O Diário Oficial da União publicou, na quarta-feira (7), a Lei nº 15.325/2026, que reconhece oficialmente a profissão de multimídia. A norma autoriza a atuação de um mesmo profissional em atividades de produção, edição e distribuição de conteúdos audiovisuais e digitais.
O projeto teve origem na deputada Simone Marquetto (MDB-SP) e foi aprovado pela Câmara dos Deputados, pelo Senado Federal e sancionado pelo presidente Luiz Inácio Lula da Silva.
Reações das categorias
A Federação Nacional dos Jornalistas (Fenaj), seus 31 sindicatos filiadas e o Movimento Nacional dos Radialistas (MNR) manifestaram forte rejeição à nova lei. As entidades sustentam que a norma prejudica jornalistas e radialistas, cria insegurança jurídica e favorece interesses empresariais. Também criticaram a falta de diálogo prévio e afirmaram que várias das funções atribuídas ao profissional multimídia já são consideradas exclusivas, por legislação específica, às profissões de jornalista e radialista.

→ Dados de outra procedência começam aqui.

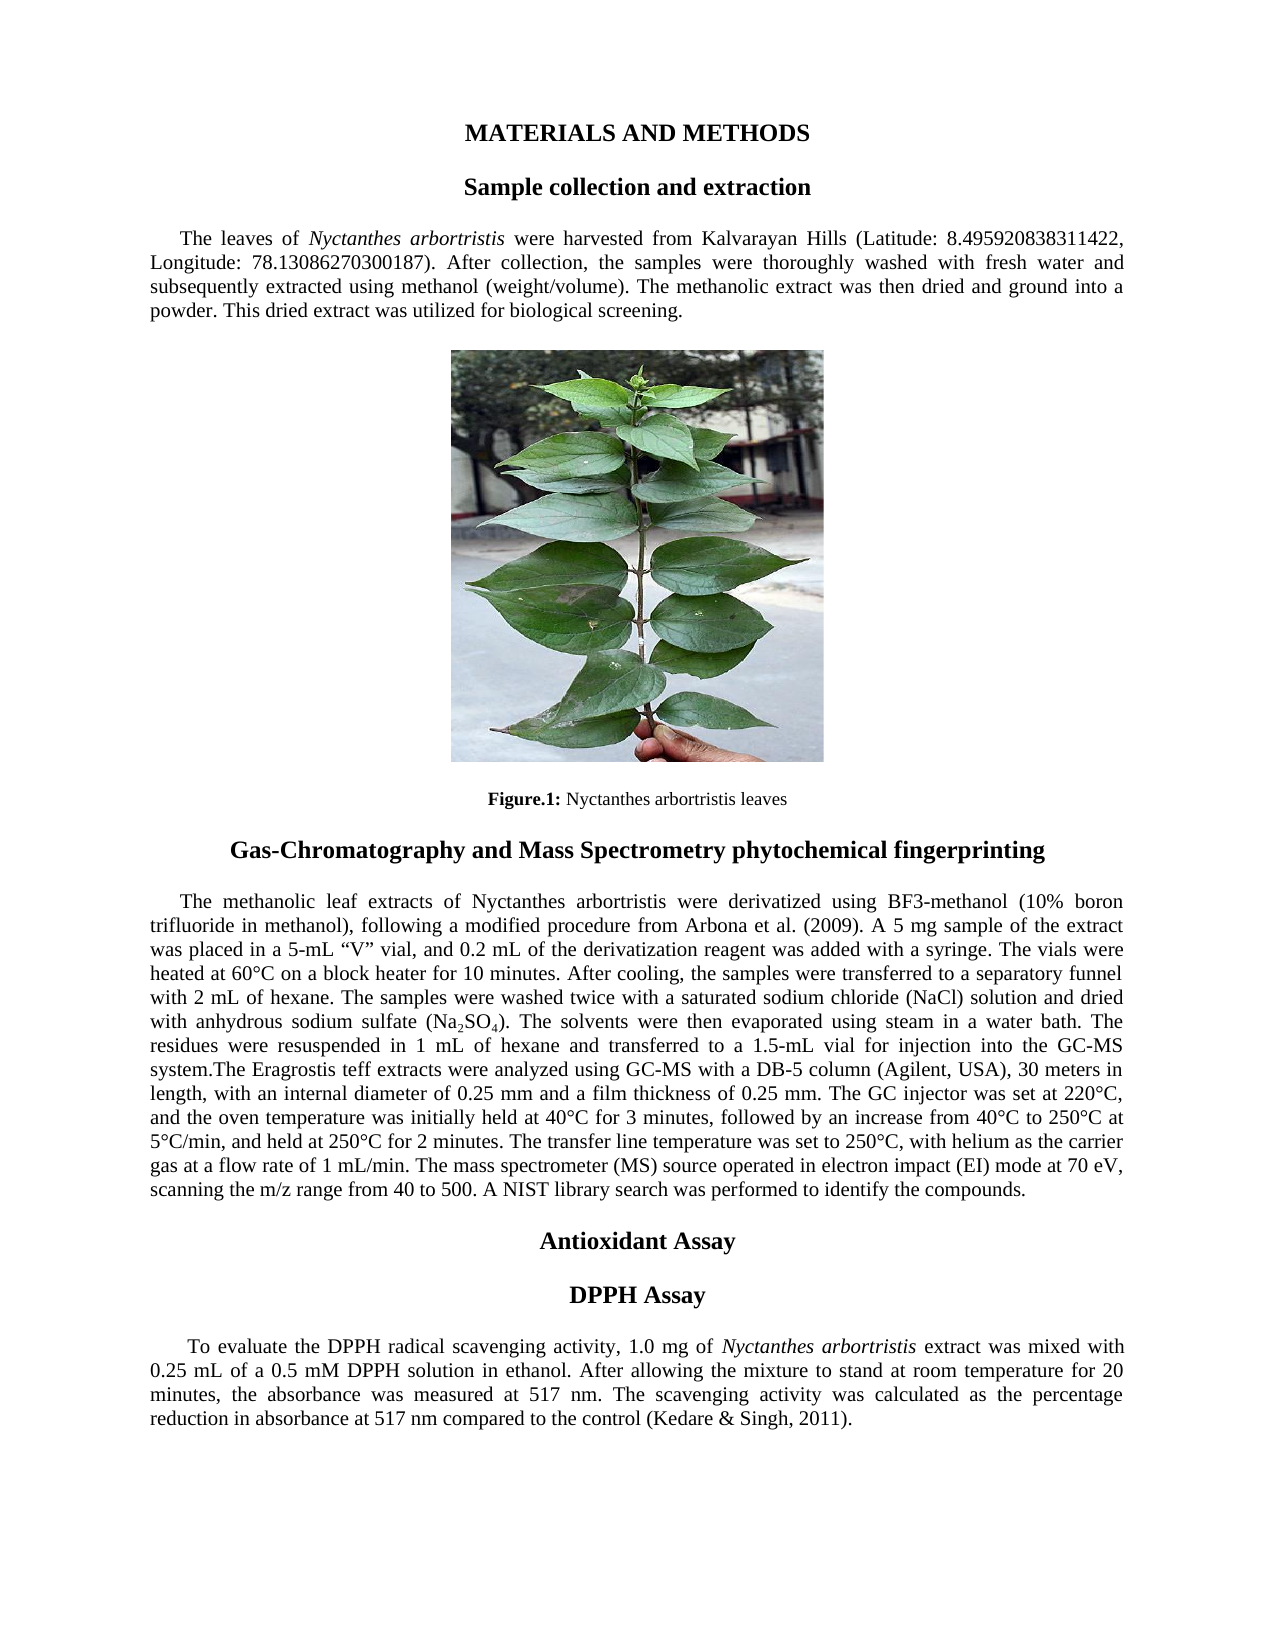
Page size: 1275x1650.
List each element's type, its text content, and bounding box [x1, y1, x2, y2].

text To evaluate the DPPH radical scavenging activity, 1.0 mg of Nyctanthes arbortristis extract was mixed with 0.25 mL of a 0.5 mM DPPH solution in ethanol. After allowing the mixture to stand at room temperature for 20 minutes, the absorbance was measured at 517 nm. The scavenging activity was calculated as the percentage reduction in absorbance at 517 nm compared to the control (Kedare & Singh, 2011). [150, 1334, 1125, 1430]
subtitle Antioxidant Assay [150, 1226, 1125, 1255]
picture [451, 350, 824, 762]
subtitle DPPH Assay [150, 1280, 1125, 1309]
text The leaves of Nyctanthes arbortristis were harvested from Kalvarayan Hills (Latitude: 8.495920838311422, Longitude: 78.13086270300187). After collection, the samples were thoroughly washed with fresh water and subsequently extracted using methanol (weight/volume). The methanolic extract was then dried and ground into a powder. This dried extract was utilized for biological screening. [150, 226, 1125, 322]
text Figure.1: Nyctanthes arbortristis leaves [150, 788, 1125, 810]
subtitle Sample collection and extraction [150, 172, 1125, 201]
subtitle Materials and methods [150, 118, 1125, 147]
text The methanolic leaf extracts of Nyctanthes arbortristis were derivatized using BF3-methanol (10% boron trifluoride in methanol), following a modified procedure from Arbona et al. (2009). A 5 mg sample of the extract was placed in a 5-mL “V” vial, and 0.2 mL of the derivatization reagent was added with a syringe. The vials were heated at 60°C on a block heater for 10 minutes. After cooling, the samples were transferred to a separatory funnel with 2 mL of hexane. The samples were washed twice with a saturated sodium chloride (NaCl) solution and dried with anhydrous sodium sulfate (Na₂SO₄). The solvents were then evaporated using steam in a water bath. The residues were resuspended in 1 mL of hexane and transferred to a 1.5-mL vial for injection into the GC-MS system.The Eragrostis teff extracts were analyzed using GC-MS with a DB-5 column (Agilent, USA), 30 meters in length, with an internal diameter of 0.25 mm and a film thickness of 0.25 mm. The GC injector was set at 220°C, and the oven temperature was initially held at 40°C for 3 minutes, followed by an increase from 40°C to 250°C at 5°C/min, and held at 250°C for 2 minutes. The transfer line temperature was set to 250°C, with helium as the carrier gas at a flow rate of 1 mL/min. The mass spectrometer (MS) source operated in electron impact (EI) mode at 70 eV, scanning the m/z range from 40 to 500. A NIST library search was performed to identify the compounds. [150, 889, 1125, 1201]
subtitle Gas-Chromatography and Mass Spectrometry phytochemical fingerprinting [150, 835, 1125, 864]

As entidades apontaram ainda que o texto não estabelece parâmetros como carga horária, registro profissional e formação específica, e anunciaram que analisarão medidas legais para contestar a legislação.
Posição das emissoras
A Associação Brasileira de Emissoras de Rádio e TV (Abert) avaliou a sanção de forma favorável. A entidade considerou que a lei traz reconhecimento e clareza às atividades desenvolvidas em um contexto de convergência entre mídias e múltiplas plataformas, e destacou a necessidade de adaptação às inovações tecnológicas no setor de comunicação.
O que prevê a lei
A lei define o profissional multimídia como multifuncional, de nível superior ou técnico, habilitado para atuar na criação, produção, captação, edição, planejamento, gestão, programação, publicação e distribuição de conteúdos sonoros, visuais, animações, vídeos e textos em mídias eletrônicas e digitais.
A lista de atribuições inclui a criação de portais, sites e perfis em redes sociais; desenvolvimento de animações, jogos eletrônicos e aplicativos; e produção, edição, direção e gestão de conteúdos audiovisuais e digitais.
O texto autoriza a atuação do profissional multimídia em empresas e instituições públicas ou privadas, incluindo emissoras de radiodifusão, produtoras de conteúdo, provedores de aplicações de internet e agências de publicidade. A norma também prevê que trabalhadores de outras categorias possam, mediante acordo com o empregador, firmar aditivo contratual para exercer atividades de multimídia.